**SELECTED TEXT:**
* * *

England crushed Italy beneath a deluge of tries as they attempted to overhaul Ireland’s superior points difference of plus 49 and secure a first Six Nations title under Stuart Lancaster.
Mike Brown’s sensational Championship continued with his brace of tries decorating a fine individual contribution, while Owen Farrell, Jack Nowell, Mako Vunipola, Manu Tuilagi and Chris Robshaw also crossed in the 52-11 victory.
Tuilagi made his first England appearance in a year after completing his comeback from chest surgery, replacing Luther Burrell at outside centre with half an hour to go, and made inroads into a tiring Italy defence.
Once more Farrell’s goal kicking was outstanding, with the British and Irish Lion converting all seven tries and also slotting a penalty, but the stand-off was lucky to escape a late yellow card after tackling Edoardo Gori around the throat and wrestling him to the ground.
Throughout the preceding week England had stated that winning was their only ambition for the climax to their Six Nations in Rome, but the attacking intent evident from the kick off told a different story.
At times they played with too much haste and the resulting lack of accuracy disrupted their momentum, preventing them from posting the necessary winning margin to trouble Ireland on points difference.
A cagey opening saw Italy dominate possession and draw first blood with a long-range penalty from Luciano Orquera that was greeted with a mighty roar from the sell-out 80,000 crowd.

* * *

In the rugby report, what was the final score of England's victory over Italy? The records that follow are separate material and are not connected to the rugby report.

**GIVEN INFORMATION:**
* * *

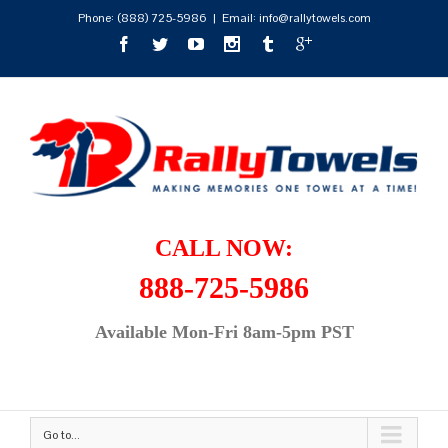
Phone:
(888) 725-5986
|
Email: info@rallytowels.com
CALL NOW:
888-725-5986
Available Mon-Fri 8am-5pm PST
Go to...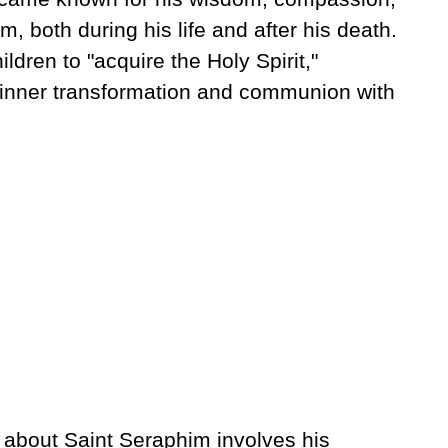
m, both during his life and after his death.
ildren to "acquire the Holy Spirit,"
 inner transformation and communion with
 about Saint Seraphim involves his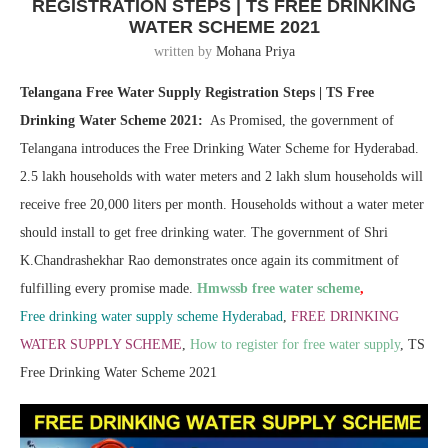
REGISTRATION STEPS | TS FREE DRINKING
WATER SCHEME 2021
written by
Mohana Priya
Telangana Free Water Supply Registration Steps | TS Free
Drinking Water Scheme 2021:
As Promised, the government of
Telangana introduces the Free Drinking Water Scheme for Hyderabad.
2.5 lakh households with water meters and 2 lakh slum households will
receive free 20,000 liters per month. Households without a water meter
should install to get free drinking water. The government of Shri
K.Chandrashekhar Rao demonstrates once again its commitment of
fulfilling every promise made.
Hmwssb free water scheme
,
Free drinking water supply scheme Hyderabad
,
FREE DRINKING
WATER SUPPLY SCHEME
,
How to register for free water supply
, TS
Free Drinking Water Scheme 2021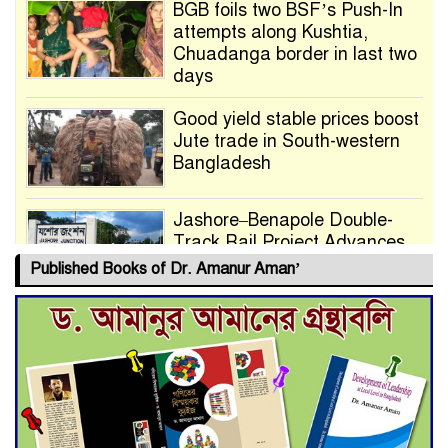
BGB foils two BSF’s Push-In
attempts along Kushtia,
Chuadanga border in last two
days
Good yield stable prices boost
Jute trade in South-western
Bangladesh
Jashore–Benapole Double-
Track Rail Project Advances
Published Books of Dr. Amanur Aman’
Deadline Extended to July 21
for Final Admission to Cluster
Universities
Double murder over drug
trade money in Kushtia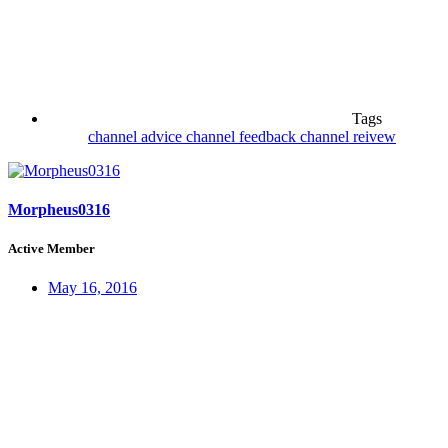
Tags
channel advice
channel feedback
channel reivew
Morpheus0316
Active Member
May 16, 2016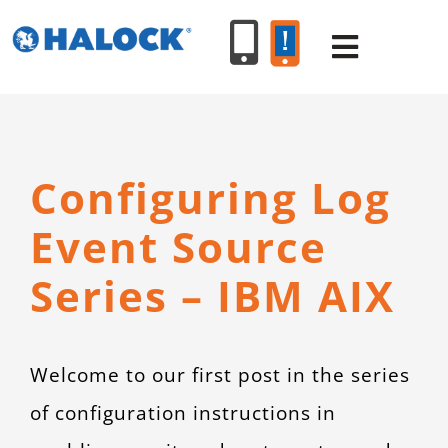
Skip
to
Toggle
content
Navigat
SERVICES
Configuring Log
PRODUCT
Event Source
INDUSTR
Series – IBM AIX
RESOURC
Welcome to our first post in the series
ABOUT U
of configuration instructions in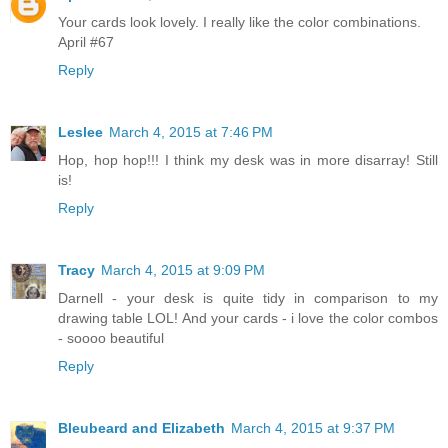
Your cards look lovely. I really like the color combinations.
April #67
Reply
Leslee
March 4, 2015 at 7:46 PM
Hop, hop hop!!! I think my desk was in more disarray! Still
is!
Reply
Tracy
March 4, 2015 at 9:09 PM
Darnell - your desk is quite tidy in comparison to my
drawing table LOL! And your cards - i love the color combos
- soooo beautiful
Reply
Bleubeard and Elizabeth
March 4, 2015 at 9:37 PM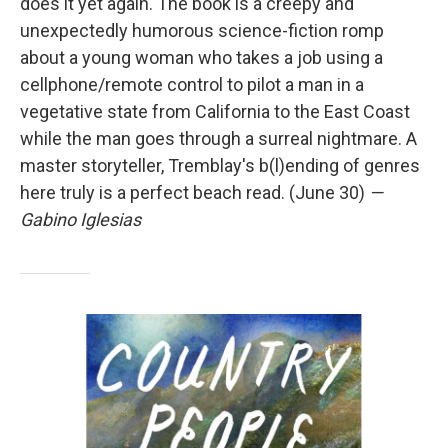
does it yet again. The book is a creepy and
unexpectedly humorous science-fiction romp
about a young woman who takes a job using a
cellphone/remote control to pilot a man in a
vegetative state from California to the East Coast
while the man goes through a surreal nightmare. A
master storyteller, Tremblay's b(l)ending of genres
here truly is a perfect beach read. (June 30)
—
Gabino Iglesias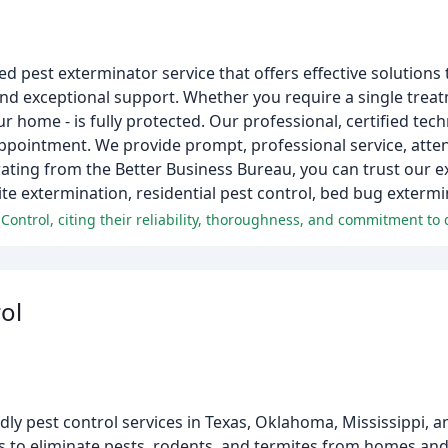
 pest exterminator service that offers effective solutions t
nd exceptional support. Whether you require a single treat
r home - is fully protected. Our professional, certified tech
ppointment. We provide prompt, professional service, attent
 rating from the Better Business Bureau, you can trust our e
ite extermination, residential pest control, bed bug exterm
ol
ndly pest control services in Texas, Oklahoma, Mississippi, 
s to eliminate pests, rodents, and termites from homes and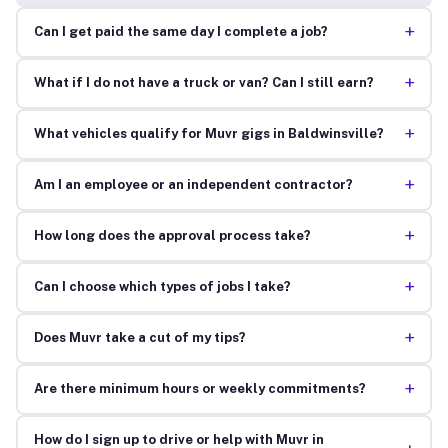
+
Can I get paid the same day I complete a job?
+
What if I do not have a truck or van? Can I still earn?
+
What vehicles qualify for Muvr gigs in Baldwinsville?
+
Am I an employee or an independent contractor?
+
How long does the approval process take?
+
Can I choose which types of jobs I take?
+
Does Muvr take a cut of my tips?
+
Are there minimum hours or weekly commitments?
How do I sign up to drive or help with Muvr in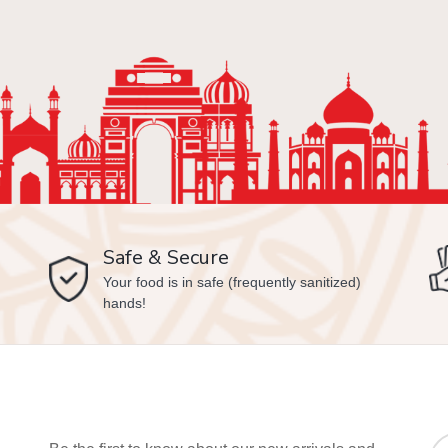
Safe & Secure
Your food is in safe (frequently sanitized)
hands!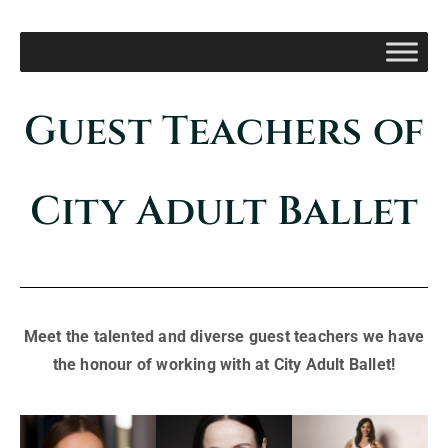
Guest Teachers of
City Adult Ballet
Meet the talented and diverse guest teachers we have
the honour of working with at City Adult Ballet!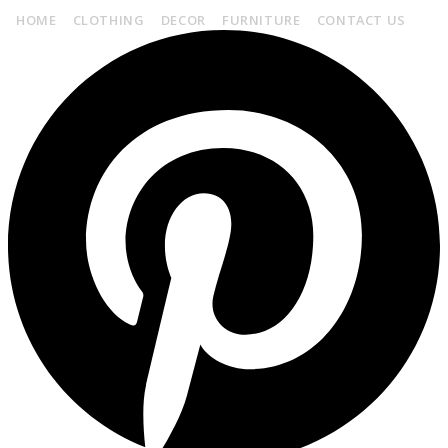
HOME
CLOTHING
DECOR
FURNITURE
CONTACT US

* * *

**EXERCISE SOLUTION:** England won 52-11.